[Exercise] Go through the data line by line. Copy each one holding the string "Arouca".

(Page-level text extractions)
####
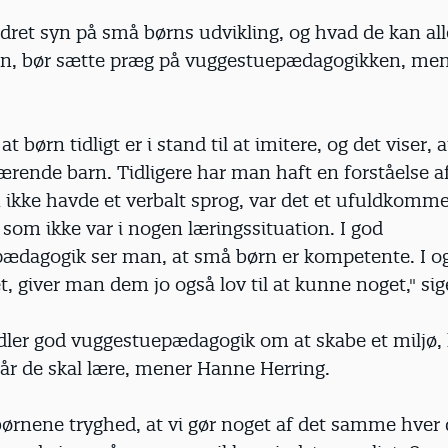
ret syn på små børns udvikling, og hvad de kan all
n, bør sætte præg på vuggestuepædagogikken, men
at børn tidligt er i stand til at imitere, og det viser, at
lærende barn. Tidligere har man haft en forståelse af
 ikke havde et verbalt sprog, var det et ufuldkomm
om ikke var i nogen læringssituation. I god
ædagogik ser man, at små børn er kompetente. I o
, giver man dem jo også lov til at kunne noget," sig
dler god vuggestuepædagogik om at skabe et miljø,
når de skal lære, mener Hanne Herring.
 børnene tryghed, at vi gør noget af det samme hver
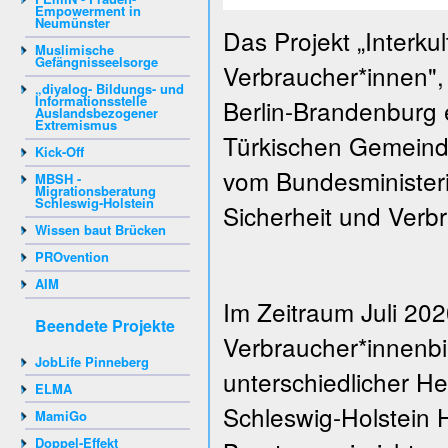
Empowerment in
Neumünster
Das Projekt „Interku
Muslimische
Gefängnisseelsorge
Verbraucher*innen",
„diyalog- Bildungs- und
Informationsstelle
Berlin-Brandenburg e
Auslandsbezogener
Extremismus
Türkischen Gemeinde
Kick-Off
vom Bundesministeri
MBSH -
Migrationsberatung
Schleswig-Holstein
Sicherheit und Verb
Wissen baut Brücken
PROvention
AIM
Im Zeitraum Juli 202
Beendete Projekte
Verbraucher*innenbi
JobLife Pinneberg
unterschiedlicher He
ELMA
Schleswig-Holstein 
MamiGo
Doppel-Effekt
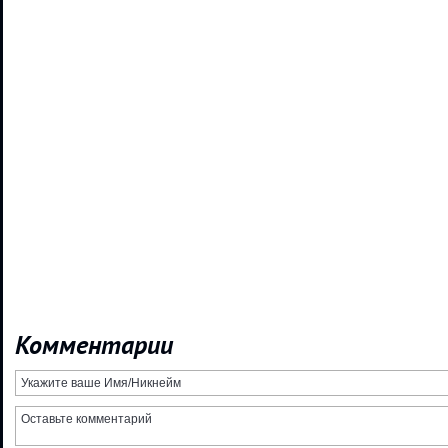
Комментарии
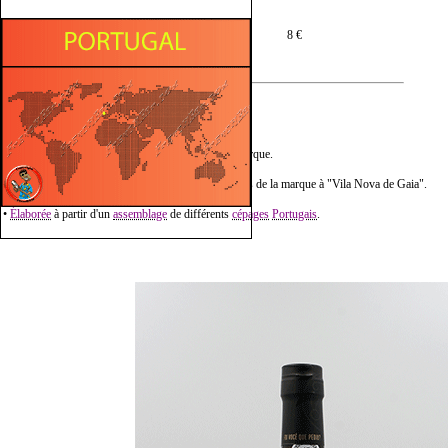
Prix moyen en 70 cl :
8 €
Description :
• Ferreira "Tawny" est une version normale de la marque.
• Vieillie en
fûts
traditionnels
en
chêne
dans les caves de la marque à "Vila Nova de Gaia".
•
Élaborée
à partir d'un
assemblage
de différents
cépages
Portugais
.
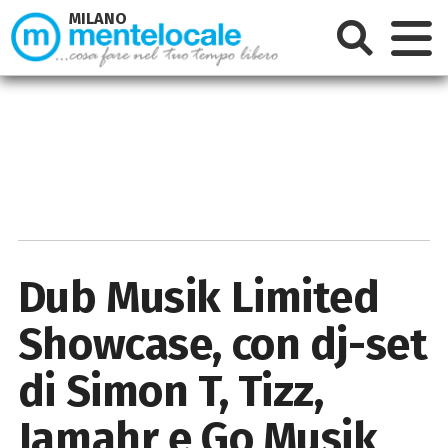
MILANO
Dub Musik Limited
Showcase, con dj-set
di Simon T, Tizz,
Jamahr e Go Musik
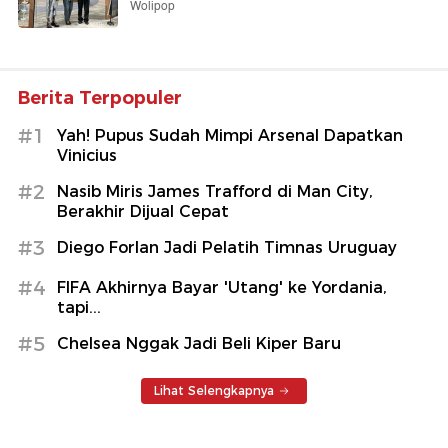
Wolipop
Berita Terpopuler
#1
Yah! Pupus Sudah Mimpi Arsenal Dapatkan
Vinicius
#2
Nasib Miris James Trafford di Man City,
Berakhir Dijual Cepat
#3
Diego Forlan Jadi Pelatih Timnas Uruguay
#4
FIFA Akhirnya Bayar 'Utang' ke Yordania,
tapi...
#5
Chelsea Nggak Jadi Beli Kiper Baru
Lihat Selengkapnya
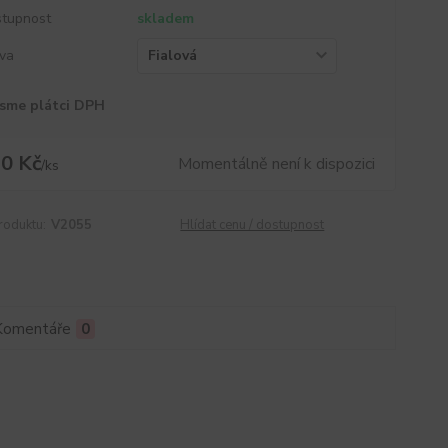
tupnost
skladem
va
sme plátci DPH
0 Kč
Momentálně není k dispozici
/
ks
roduktu:
V2055
Hlídat cenu / dostupnost
Komentáře
0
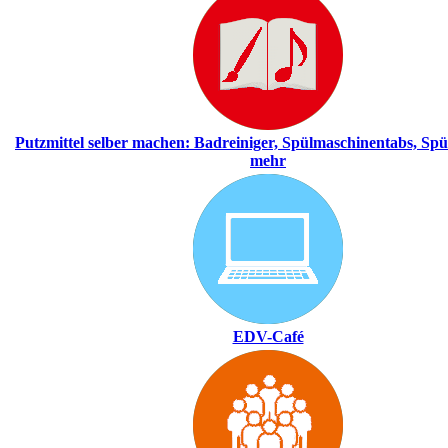
Putzmittel selber machen: Badreiniger, Spülmaschinentabs, Spü
mehr
EDV-Café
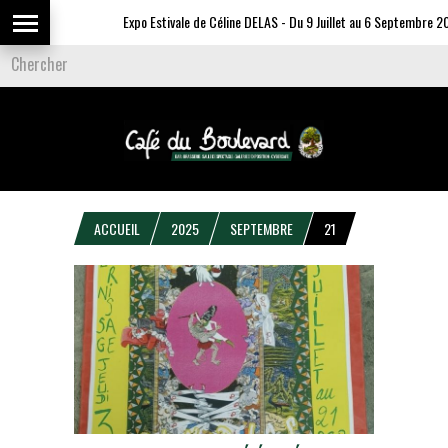
Expo Estivale de Céline DELAS - Du 9 Juillet au 6 Septembre 20
ACCUEIL
2025
SEPTEMBRE
21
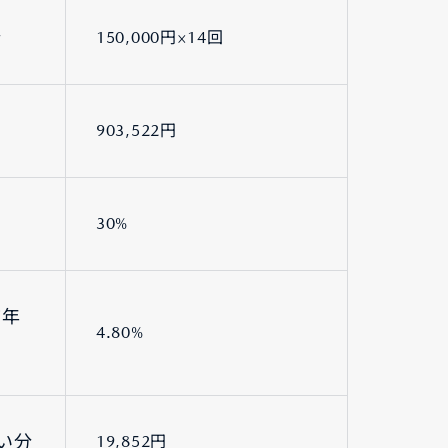
分
150,000円×14回
903,522円
30%
質年
4.80%
い分
19,852円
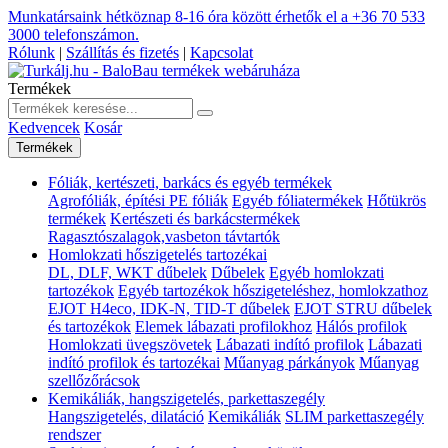
Munkatársaink hétköznap 8-16 óra között érhetők el a
+36 70 533
3000
telefonszámon.
Rólunk
|
Szállítás és fizetés
|
Kapcsolat
Termékek
Kedvencek
Kosár
Termékek
Fóliák, kertészeti, barkács és egyéb termékek
Agrofóliák, építési PE fóliák
Egyéb fóliatermékek
Hőtükrös
termékek
Kertészeti és barkácstermékek
Ragasztószalagok,vasbeton távtartók
Homlokzati hőszigetelés tartozékai
DL, DLF, WKT dűbelek
Dűbelek
Egyéb homlokzati
tartozékok
Egyéb tartozékok hőszigeteléshez, homlokzathoz
EJOT H4eco, IDK-N, TID-T dűbelek
EJOT STRU dűbelek
és tartozékok
Elemek lábazati profilokhoz
Hálós profilok
Homlokzati üvegszövetek
Lábazati indító profilok
Lábazati
indító profilok és tartozékai
Műanyag párkányok
Műanyag
szellőzőrácsok
Kemikáliák, hangszigetelés, parkettaszegély
Hangszigetelés, dilatáció
Kemikáliák
SLIM parkettaszegély
rendszer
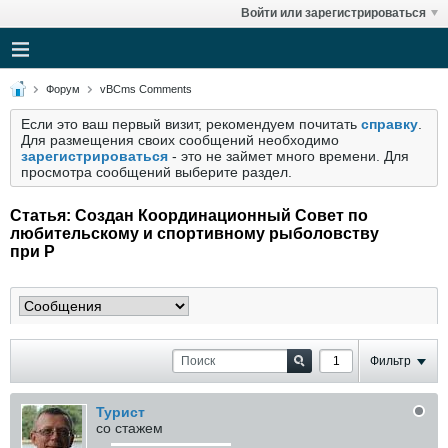
Войти или зарегистрироваться
Форум
vBCms Comments
Если это ваш первый визит, рекомендуем почитать
справку
.
Для размещения своих сообщений необходимо
зарегистрироваться
- это не займет много времени. Для
просмотра сообщений выберите раздел.
Статья: Создан Координационный Совет по
любительскому и спортивному рыболовству
при Р
Фильтр
Турист
со стажем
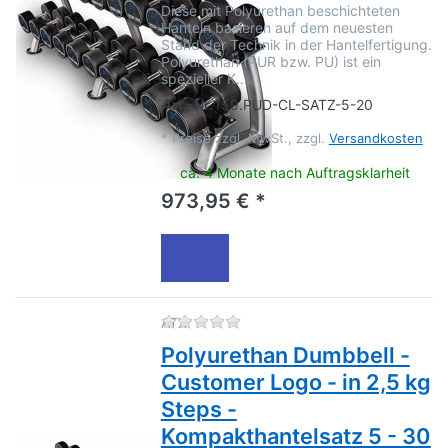
Diese mit Polyurethan beschichteten
Hanteln basieren auf dem neuesten
Stand der Technik in der Hantelfertigung.
Polyurethan (PUR bzw. PU) ist ein
spezieller K…
Art.-Nr.
159.PUD-CL-SATZ-5-20
*
Preise zzgl. MwSt., zzgl.
Versandkosten
ca. 4 Monate nach Auftragsklarheit
973,95 € *
Zu diesem Produkt liegen no
ATX
Polyurethan Dumbbell -
Customer Logo - in 2,5 kg
Steps -
Kompakthantelsatz 5 - 30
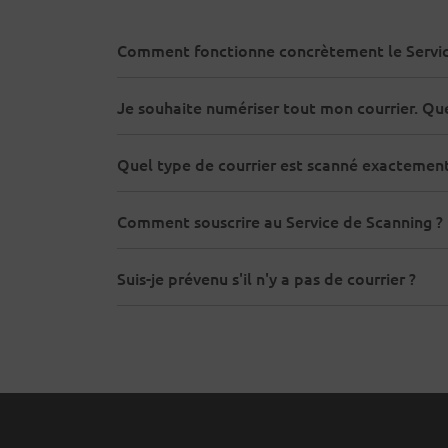
Comment fonctionne concrètement le Servic
Je souhaite numériser tout mon courrier. Que
Quel type de courrier est scanné exactement
Comment souscrire au Service de Scanning ?
Suis-je prévenu s'il n'y a pas de courrier ?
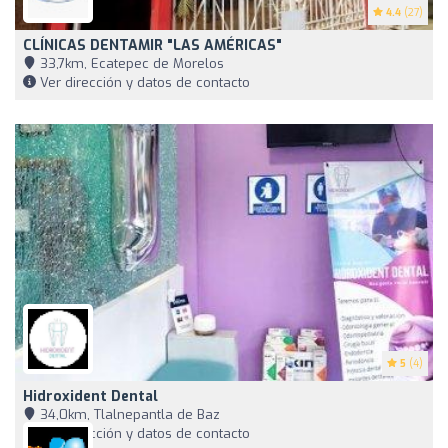
4.4
(27)
CLÍNICAS DENTAMIR "LAS AMÉRICAS"
33,7km, Ecatepec de Morelos
Ver dirección y datos de contacto
5
(4)
Hidroxident Dental
34,0km, Tlalnepantla de Baz
Ver dirección y datos de contacto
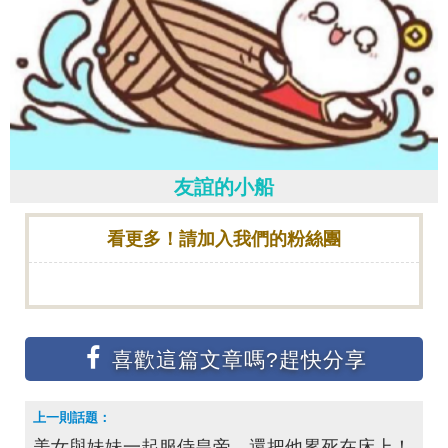
友誼的小船
看更多！請加入我們的粉絲團
美女與妹妹一起服侍皇帝，還把他累死在床上！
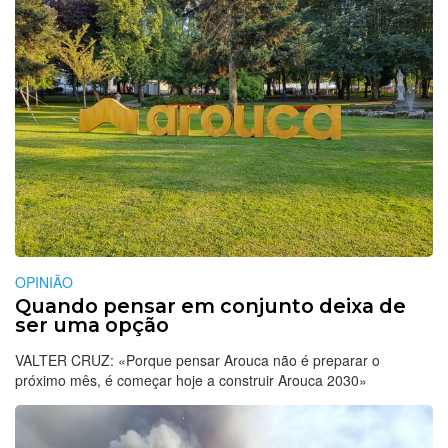
OPINIÃO
Quando pensar em conjunto deixa de
ser uma opção
VALTER CRUZ: «Porque pensar Arouca não é preparar o
próximo mês, é começar hoje a construir Arouca 2030»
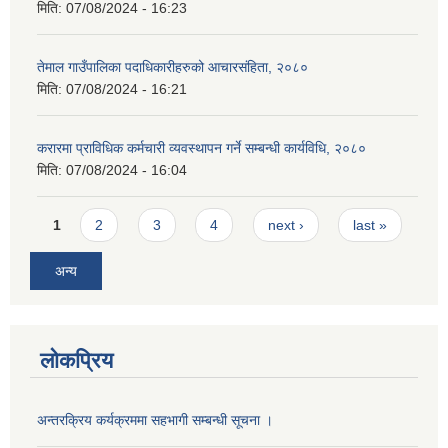
मिति:
07/08/2024 - 16:23
तेमाल गाउँपालिका पदाधिकारीहरुको आचारसंहिता, २०८०
मिति:
07/08/2024 - 16:21
करारमा प्राविधिक कर्मचारी व्यवस्थापन गर्ने सम्बन्धी कार्यविधि, २०८०
मिति:
07/08/2024 - 16:04
Pages
1
2
3
4
next ›
last »
अन्य
लोकप्रिय
अन्तरक्रिय कर्यक्रममा सहभागी सम्बन्धी सूचना ।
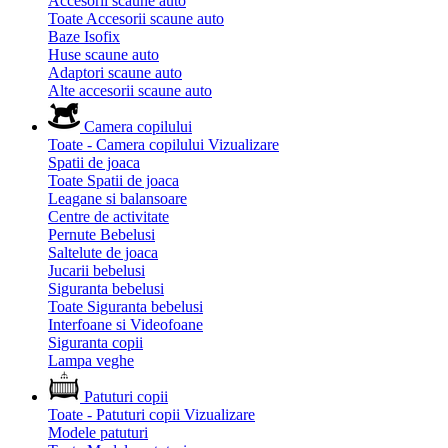
Accesorii scaune auto
Toate Accesorii scaune auto
Baze Isofix
Huse scaune auto
Adaptori scaune auto
Alte accesorii scaune auto
Camera copilului
Toate - Camera copilului
Vizualizare
Spatii de joaca
Toate Spatii de joaca
Leagane si balansoare
Centre de activitate
Pernute Bebelusi
Saltelute de joaca
Jucarii bebelusi
Siguranta bebelusi
Toate Siguranta bebelusi
Interfoane si Videofoane
Siguranta copii
Lampa veghe
Patuturi copii
Toate - Patuturi copii
Vizualizare
Modele patuturi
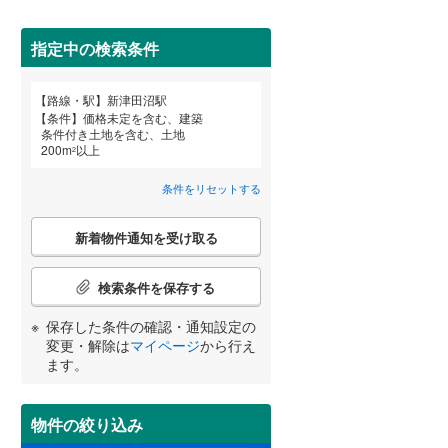
田沢湖線
(
3
)
指定中の検索条件
八戸線
(
0
)
磐越西線
(
26
)
詳しく見る
路線・駅
新津田沼駅
宮崎
鹿児島
沖縄
条件
価格未定を含む、建築
陸羽西線
(
0
)
条件付き土地を含む、土地
200
m
以上
2
左沢線
(
10
)
条件をリセットする
津軽線
(
2
)
する
る
条件をリセットする
条件をリセットする
条件をリセットする
条件をリセットする
条件をリセットする
条件をリセットする
こ
信越本線
(
21
)
新着物件通知を受け取る
の
検
弥彦線
(
0
)
索
検索条件を保存する
条
総武本線
(
235
)
件
保存した条件の確認・通知設定の
で
変更・解除は
マイページ
から行え
通
ます。
京葉線
(
8
)
知
を
久留里線
(
113
)
受
物件の絞り込み
け
山手線
(
7
)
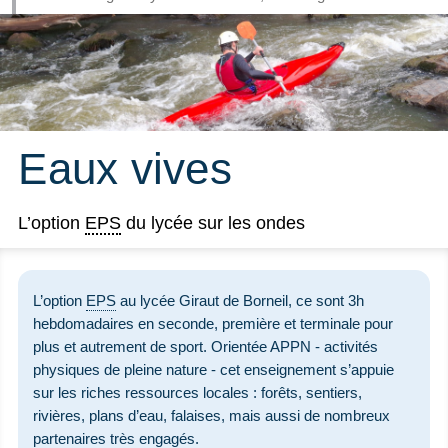
Eaux vives
L’option
EPS
du lycée sur les ondes
L’option
EPS
au lycée Giraut de Borneil, ce sont 3h
hebdomadaires en seconde, première et terminale pour
plus et autrement de sport. Orientée APPN - activités
physiques de pleine nature - cet enseignement s’appuie
sur les riches ressources locales : forêts, sentiers,
rivières, plans d’eau, falaises, mais aussi de nombreux
partenaires très engagés.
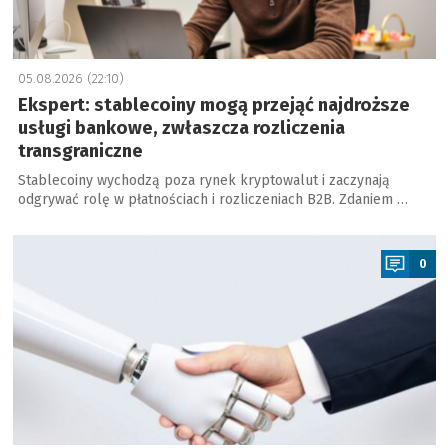
05.08.2026 (22:10)
Ekspert: stablecoiny mogą przejąć najdroższe
usługi bankowe, zwłaszcza rozliczenia
transgraniczne
Stablecoiny wychodzą poza rynek kryptowalut i zaczynają
odgrywać rolę w płatnościach i rozliczeniach B2B. Zdaniem …
a
0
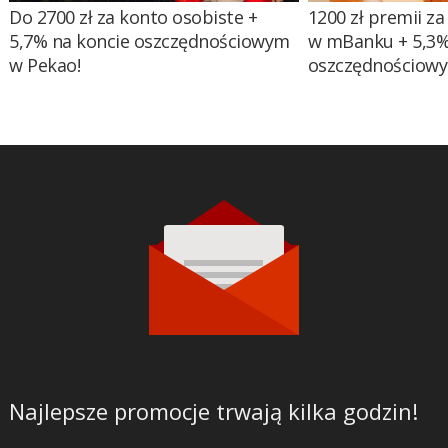
Do 2700 zł za konto osobiste +
1200 zł premii za
5,7% na koncie oszczędnościowym
w mBanku + 5,3%
w Pekao!
oszczędnościow
Najlepsze promocje trwają kilka godzin!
####
[Exercise output]
VALTER CRUZ: «Porque pensar Arouca não é preparar o
próximo mês, é começar hoje a construir Arouca 2030»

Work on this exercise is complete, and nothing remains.